-- FRAGMENTO DE PÁGINA --

La cadena HBO tuvo una manera original y valiosa de celebrar esta cita con el santo de la cual es imposible escaparse en este país. De la misma forma que en España se dice que fue un invento de El Corte Inglés, aquí le achacan la paternidad a Macy’s. Sea como sea nadie se libra de ser felicitado. Incluso el portero me deseó un feliz día. A mí y a una anciana con andador que camina siempre a punto del derrumbe final. Con lo cual, he de confesar que hay un sentido en la celebración que se me escapa. Así que HBO, inteligentemente, en vez de obviar los milagros de san Valentín decidió contar uno que sin duda lo fue: el reconocimiento por parte de la Corte Suprema de los matrimonios interraciales en el año 1967. La historia tiene nombre y apellidos, los de Mildred y Richard Loving, una pareja de un pueblo de Virginia que cometió el delito de casarse en Washington burlando así la ley de su Estado en el que estaba prohibido la pareja entre una persona blanca y alguien de otra raza. Richard era blanco; Mildred, una negra con sangre cheroqui. Se enamoraron siendo muy jóvenes, casi niños, y compartieron juegos y bailes ajenos de alguna manera a la segregación. Richard, consciente de que casarse en Virginia era ilegal, tomó a su prometida y se la llevó a la capital. Allí contrajeron matrimonio. Volvieron al campo esa noche y la policía entró de madrugada en la casa y los metió en la cárcel. Cuando salieron, se vieron forzados a vivir en Washington donde su convivencia estaba permitida, pero la joven Mildred echaba de menos la vida rural, a sus hermanas, a su madre. Tímida, bella, no cultivada pero con un pensamiento muy bien articulado, escribió una carta apelando a la justicia. ¿Su deseo? Poder vivir en paz en su tierra con su marido y sus hijos.

Entradas de datos almacenados

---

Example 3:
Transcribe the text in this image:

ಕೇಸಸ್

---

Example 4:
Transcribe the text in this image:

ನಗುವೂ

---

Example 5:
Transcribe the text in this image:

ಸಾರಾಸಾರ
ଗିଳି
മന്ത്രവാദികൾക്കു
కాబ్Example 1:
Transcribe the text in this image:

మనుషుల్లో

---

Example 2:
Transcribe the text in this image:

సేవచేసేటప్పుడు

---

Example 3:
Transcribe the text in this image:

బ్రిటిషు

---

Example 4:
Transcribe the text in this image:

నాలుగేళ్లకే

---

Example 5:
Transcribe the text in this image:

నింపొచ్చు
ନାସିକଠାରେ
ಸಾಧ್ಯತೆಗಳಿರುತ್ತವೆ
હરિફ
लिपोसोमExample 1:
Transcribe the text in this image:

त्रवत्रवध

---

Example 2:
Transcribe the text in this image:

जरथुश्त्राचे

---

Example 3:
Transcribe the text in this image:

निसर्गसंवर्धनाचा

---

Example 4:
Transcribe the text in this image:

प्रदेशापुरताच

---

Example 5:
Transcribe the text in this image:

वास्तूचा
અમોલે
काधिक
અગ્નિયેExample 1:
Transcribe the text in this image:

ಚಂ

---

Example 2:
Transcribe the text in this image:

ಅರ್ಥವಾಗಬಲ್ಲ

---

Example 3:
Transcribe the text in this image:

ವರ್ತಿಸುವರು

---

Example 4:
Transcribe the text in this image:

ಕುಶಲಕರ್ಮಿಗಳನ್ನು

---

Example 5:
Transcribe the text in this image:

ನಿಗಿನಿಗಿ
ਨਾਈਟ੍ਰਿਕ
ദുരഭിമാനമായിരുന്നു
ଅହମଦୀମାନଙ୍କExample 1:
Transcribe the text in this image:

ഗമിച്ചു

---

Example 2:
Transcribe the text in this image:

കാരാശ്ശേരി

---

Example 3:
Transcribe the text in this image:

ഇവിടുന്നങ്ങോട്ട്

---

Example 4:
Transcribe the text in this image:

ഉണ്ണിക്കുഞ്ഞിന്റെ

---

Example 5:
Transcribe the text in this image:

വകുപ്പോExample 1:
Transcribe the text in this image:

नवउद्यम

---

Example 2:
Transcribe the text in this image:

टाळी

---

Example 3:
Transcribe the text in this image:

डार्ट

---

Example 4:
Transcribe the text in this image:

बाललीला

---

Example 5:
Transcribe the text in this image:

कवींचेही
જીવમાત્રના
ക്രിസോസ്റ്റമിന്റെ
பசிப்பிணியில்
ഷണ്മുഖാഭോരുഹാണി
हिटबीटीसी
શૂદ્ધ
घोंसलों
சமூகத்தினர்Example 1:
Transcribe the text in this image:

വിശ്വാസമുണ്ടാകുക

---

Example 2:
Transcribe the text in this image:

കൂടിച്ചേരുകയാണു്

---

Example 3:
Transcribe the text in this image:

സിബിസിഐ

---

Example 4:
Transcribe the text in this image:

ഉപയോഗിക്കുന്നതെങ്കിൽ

-- EL PROBLEMA --
Continúa el artículo sobre el matrimonio de Mildred y Richard Loving a partir de su última oración. Las entradas constituyen un material independiente del fragmento.

-- RESPUESTA AL EJERCICIO --
El litigio duró diecisiete años. Amor, dignidad y valentía fueron de la mano.
Y la tozudez de dos abogados que se tomaron el caso como algo personal. Debían conseguir que la Corte Suprema invalidara las leyes discriminatorias de un Estado. Y no lo consiguieron hasta las vísperas de los años setenta, una fecha tan cercana que provoca escalofríos al pensarlo. La historia de amor está bellísimamente documentada porque una fotógrafa acudió al piso de Washington y al campo virginiano a certificar en imágenes un amor tan sólido que deja por los suelos los amores que son incapaces de sobrevivir a una pequeña dificultad. Alrededor de los amantes, unos niños medio rubios con rasgos indios o medio morenos con ojos azules, sonríen ajenos a la ansiedad de sus padres. Las fotos, en blanco y negro, parecen la versión real de un cuadro de Hopper, de esos óleos en los que pintaba a mujeres meditabundas apoyadas contra la columna de un porche solitario. Mildred y Richard eran gente guapa y sana del campo, en absoluto cultivada, enfrentada a las trampas de la justicia y al racismo profundo del sur, pero sería difícil que estrellas del cine, que todo lo embellece, pudieran reproducir y superar las dosis impactantes de belleza natural que poseían estos dos enamorados.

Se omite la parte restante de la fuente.